Tay: There are three things and the first is the reputation we’ve built. When we bought the business, we started by leveraging our own considerable personal reputations to make FCB attractive to a new breed of Malaysian clients. And with every new client that we successfully delivered good work for our reputation was further enhanced, cumulating in the past year where we had won multiple Agency of the Year titles across three different award shows.
The second is the knowledge that our clients have direct access to the top talents in the agency including Ong and myself. Besides a small operational team, everybody in our agency works directly on our clients' business. Our clients know that their fees translate directly into the work that we do with minimal diversion into overheads.

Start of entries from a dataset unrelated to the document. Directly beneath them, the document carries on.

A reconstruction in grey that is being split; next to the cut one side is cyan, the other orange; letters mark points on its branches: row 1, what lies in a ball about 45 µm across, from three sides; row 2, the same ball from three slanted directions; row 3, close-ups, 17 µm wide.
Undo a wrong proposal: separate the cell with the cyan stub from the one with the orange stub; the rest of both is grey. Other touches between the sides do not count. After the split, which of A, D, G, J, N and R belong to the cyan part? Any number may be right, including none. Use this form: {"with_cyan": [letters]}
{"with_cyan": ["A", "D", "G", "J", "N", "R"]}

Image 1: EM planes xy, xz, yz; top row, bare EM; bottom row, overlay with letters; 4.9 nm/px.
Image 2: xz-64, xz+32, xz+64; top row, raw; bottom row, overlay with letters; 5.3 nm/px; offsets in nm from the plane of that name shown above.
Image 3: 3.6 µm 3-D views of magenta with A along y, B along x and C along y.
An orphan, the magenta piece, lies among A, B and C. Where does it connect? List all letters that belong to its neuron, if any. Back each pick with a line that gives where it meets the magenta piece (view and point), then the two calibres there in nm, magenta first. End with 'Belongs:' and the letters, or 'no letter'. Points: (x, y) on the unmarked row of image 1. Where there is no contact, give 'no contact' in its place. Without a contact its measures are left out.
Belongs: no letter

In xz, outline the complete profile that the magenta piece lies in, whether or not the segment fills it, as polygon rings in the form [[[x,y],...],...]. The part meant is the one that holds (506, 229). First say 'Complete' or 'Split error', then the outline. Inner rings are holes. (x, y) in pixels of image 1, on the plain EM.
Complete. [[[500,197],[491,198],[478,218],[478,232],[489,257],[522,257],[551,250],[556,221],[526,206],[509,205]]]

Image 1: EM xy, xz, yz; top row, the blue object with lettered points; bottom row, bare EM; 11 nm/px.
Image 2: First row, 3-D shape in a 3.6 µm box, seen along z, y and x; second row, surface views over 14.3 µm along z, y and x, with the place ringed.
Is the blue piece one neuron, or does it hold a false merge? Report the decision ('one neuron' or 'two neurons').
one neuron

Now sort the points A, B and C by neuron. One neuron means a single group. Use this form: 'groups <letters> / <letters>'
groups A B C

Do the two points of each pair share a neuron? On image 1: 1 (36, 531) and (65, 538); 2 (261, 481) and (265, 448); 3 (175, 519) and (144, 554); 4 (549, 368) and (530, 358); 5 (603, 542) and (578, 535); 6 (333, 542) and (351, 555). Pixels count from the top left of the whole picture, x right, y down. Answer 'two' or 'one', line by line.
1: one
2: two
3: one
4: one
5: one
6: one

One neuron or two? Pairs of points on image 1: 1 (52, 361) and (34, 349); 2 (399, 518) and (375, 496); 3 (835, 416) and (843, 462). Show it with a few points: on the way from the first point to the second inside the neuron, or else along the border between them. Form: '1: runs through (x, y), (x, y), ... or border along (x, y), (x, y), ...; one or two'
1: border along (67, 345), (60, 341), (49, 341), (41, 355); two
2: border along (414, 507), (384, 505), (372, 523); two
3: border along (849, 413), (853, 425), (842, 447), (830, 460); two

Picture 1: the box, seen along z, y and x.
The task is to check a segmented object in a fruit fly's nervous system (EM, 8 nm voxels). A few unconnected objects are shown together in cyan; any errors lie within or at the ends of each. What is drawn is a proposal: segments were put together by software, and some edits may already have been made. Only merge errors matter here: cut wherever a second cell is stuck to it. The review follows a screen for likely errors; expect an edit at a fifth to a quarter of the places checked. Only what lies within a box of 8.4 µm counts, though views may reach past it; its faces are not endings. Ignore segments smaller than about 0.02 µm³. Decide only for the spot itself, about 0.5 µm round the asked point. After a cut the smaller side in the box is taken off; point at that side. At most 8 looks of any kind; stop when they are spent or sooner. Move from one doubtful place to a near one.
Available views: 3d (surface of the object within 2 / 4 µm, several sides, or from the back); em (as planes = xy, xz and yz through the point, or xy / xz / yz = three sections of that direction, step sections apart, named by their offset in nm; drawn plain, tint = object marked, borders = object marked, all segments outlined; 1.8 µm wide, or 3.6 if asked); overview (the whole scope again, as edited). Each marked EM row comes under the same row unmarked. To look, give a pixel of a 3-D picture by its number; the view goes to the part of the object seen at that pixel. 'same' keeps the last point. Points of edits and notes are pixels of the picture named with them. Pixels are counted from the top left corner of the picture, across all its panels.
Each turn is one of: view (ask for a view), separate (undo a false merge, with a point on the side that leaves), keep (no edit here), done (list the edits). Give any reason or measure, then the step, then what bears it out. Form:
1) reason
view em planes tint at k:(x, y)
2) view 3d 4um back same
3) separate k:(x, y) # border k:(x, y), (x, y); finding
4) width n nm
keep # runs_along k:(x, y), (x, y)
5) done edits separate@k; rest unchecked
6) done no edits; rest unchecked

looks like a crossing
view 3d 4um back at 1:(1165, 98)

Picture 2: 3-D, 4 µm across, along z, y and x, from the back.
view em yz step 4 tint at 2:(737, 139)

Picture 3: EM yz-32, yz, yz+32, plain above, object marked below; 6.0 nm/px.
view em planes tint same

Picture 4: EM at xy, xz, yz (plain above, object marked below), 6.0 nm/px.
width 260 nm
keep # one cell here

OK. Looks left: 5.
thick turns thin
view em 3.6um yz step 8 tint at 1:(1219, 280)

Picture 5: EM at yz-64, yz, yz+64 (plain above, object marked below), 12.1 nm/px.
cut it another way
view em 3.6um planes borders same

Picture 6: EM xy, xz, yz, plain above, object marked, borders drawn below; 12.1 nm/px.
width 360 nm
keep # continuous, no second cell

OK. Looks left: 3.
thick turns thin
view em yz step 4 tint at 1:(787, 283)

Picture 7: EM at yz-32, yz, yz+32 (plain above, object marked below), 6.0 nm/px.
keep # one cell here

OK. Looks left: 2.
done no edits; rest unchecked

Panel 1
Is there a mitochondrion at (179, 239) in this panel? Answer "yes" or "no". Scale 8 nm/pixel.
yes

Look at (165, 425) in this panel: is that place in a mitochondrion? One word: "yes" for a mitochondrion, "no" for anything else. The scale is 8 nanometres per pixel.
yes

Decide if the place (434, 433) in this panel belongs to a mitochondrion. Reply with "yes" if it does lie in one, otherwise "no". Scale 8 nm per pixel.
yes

The third is the simple fact that our clients know Ong and I own the business and are invested in its growth. We’re not some hired guns that are just marking time until their next regional posting nor are we simply milking the dregs of the agency for money. We’re in it for the long run and after the past years of constant change and upheaval, the consistency we bring is a big attraction for far-thinking clients.
A+M: Moving forward, what type of talent and skills are you looking to hire?
Tay: It starts and ends with the attitude. If you have the willingness to learn and the fortitude to do the hard yards necessarily to make the work good, we will invest time to teach you what we know and create opportunities to help you grow. This was especially true of our leadership, the generational talents that Ong mentioned. They aren’t just department heads to us, they are the future of our agency.
As a start-up, we had to keep the size of the team sustainable during the early years but that’s changing now. We ended 2021 with about 30 people. We’re now 45 and will be 60 by year’s end.
A+M: It's common for agencies to say that they put their people first and focus on talent growth. What is FCB doing differently in this case?
Tay: One of the great things about being part of the FCB network is that we get connected to an amazing pool of talent development programmes. These range from knowledge opportunities in areas such as data science and sustainability marketing to thought leadership engagement on topics such as DEI, talent profiling opportunities to the huge number of innovation webinars, workshops, and conferences that are always available to us.
But if you are looking for tangible proof of putting our people first, here are some examples. In our first year of profitability in 2019, the first thing we did was spend it on a company trip to reward our people for getting us to this point. We also consistently promoted our best performing talents even during our reboot/start-up years.
During the last two years of pandemic, we didn’t retrench a single person nor even cut staff salaries except for two - Ong's and mine. And the first thing we did after another profitable year in 2021 wasn’t a salary payback (not planning to do it) but doubling down talent with another round of promotions to our top talents and rising stars as well as additional investment in new talents.
A+M: The past two and a half years have been challenging but also eventful, especially 2021 since it was your most profitable year. Why did you think this was the case?
Tay: We already had more than two years operating as a reboot/start-up and thus were already lean and agile before the pandemic. With minimal overheads and our hands-on approach to work, pivoting was second nature to us, and we found a lot of new client opportunities open to us in 2020. That trend accelerated in 2021 and looks set to continue this year.
That said, all credit to the team for jumping on and really owning these opportunities when they materialised. Without the effort they had put in, this article likely won’t be out now! And that’s why the decision Ong and I made to put people before profit were easy ones to make!
A+M: What are some trends and innovations are you and Ong excited about?
Tay: The trend of more clients viewing locally owned or independent shops as being more relevant and committed to their businesses. This excites me more than any universe.